AM Best assigns ratings to AVLA Re, company plans to begin reinsuring third-parties
- November 8, 2025
- Posted by: Jack Willard
- Category: Insurance
Ratings agency AM Best has assigned a Financial Strength Rating of B++ (Good) and a Long-Term Issuer Credit Rating of “bbb+” (Good) to AVLA Re Ltd. (AVLA Re) (Bermuda), with the outlook assigned to these ratings being stable.
The agency noted that the ratings of AVLA Re reflect its balance sheet strength, which AM Best assesses as very strong.
AM Best also cited the organisation’s adequate operating performance, limited business profile and appropriate enterprise risk management (ERM).
It’s important to highlight, that the company is ultimately owned by AVLA Bermuda Holding Corp Ltd. (ABHC), a financial holding company based in Bermuda, which is heavily engaged in insurance operations in Chile, Peru, Mexico and Brazil.
AVLA Re is considered a new company as it began its operations in January 2022, under a Class 3A insurer license in Bermuda.
In addition, AVLA Re currently reinsures business from other ABHC subsidiaries, in Chile, Peru, Mexico and Brazil. However, the company currently has plans in place for the medium to long term to reinsure premiums from third parties.
AM Best noted that the company’s balance sheet strength is considered very strong.
As well as this, AVLA Re has received two capital infusions from its holding company since its creation.
AM Best stated that it will monitor any capital flows to and from the company to continue assessing the strength of its balance sheet.

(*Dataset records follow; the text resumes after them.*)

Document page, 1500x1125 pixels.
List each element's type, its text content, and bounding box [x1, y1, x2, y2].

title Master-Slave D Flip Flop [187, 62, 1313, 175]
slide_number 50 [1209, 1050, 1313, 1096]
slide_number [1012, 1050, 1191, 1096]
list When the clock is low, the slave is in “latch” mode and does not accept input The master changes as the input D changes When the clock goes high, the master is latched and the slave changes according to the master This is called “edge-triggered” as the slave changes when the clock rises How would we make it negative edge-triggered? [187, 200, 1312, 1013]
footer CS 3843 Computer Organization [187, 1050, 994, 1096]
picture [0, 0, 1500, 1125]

The agency also explained that the stable outlooks reflect their expectations that AVLA Re will meet its business objectives in terms of operating metrics and capitalisation.

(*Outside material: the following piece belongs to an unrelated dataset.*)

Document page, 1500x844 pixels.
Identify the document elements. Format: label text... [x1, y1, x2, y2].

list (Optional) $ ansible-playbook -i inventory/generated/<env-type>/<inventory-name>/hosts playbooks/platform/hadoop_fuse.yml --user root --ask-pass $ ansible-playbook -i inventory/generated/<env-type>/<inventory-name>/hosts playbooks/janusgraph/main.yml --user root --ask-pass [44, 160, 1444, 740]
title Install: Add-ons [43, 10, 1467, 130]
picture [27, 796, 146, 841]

However, AM Best added that negative rating actions could occur if AVLA Re’s capital base were to erode due to substantial capital base deterioration or sustained unfavorable operating results.
Additionally, negative rating actions could also potentially occur should AVLA Re’s importance to the group’s strategy lessens in AM Best’s opinion.
Lastly, the agency explained that positive rating actions are not likely to occur in the short to medium term, but in the long term, they could be driven by a steady, upward trend in operating results, which in turn, will strengthen its capital base.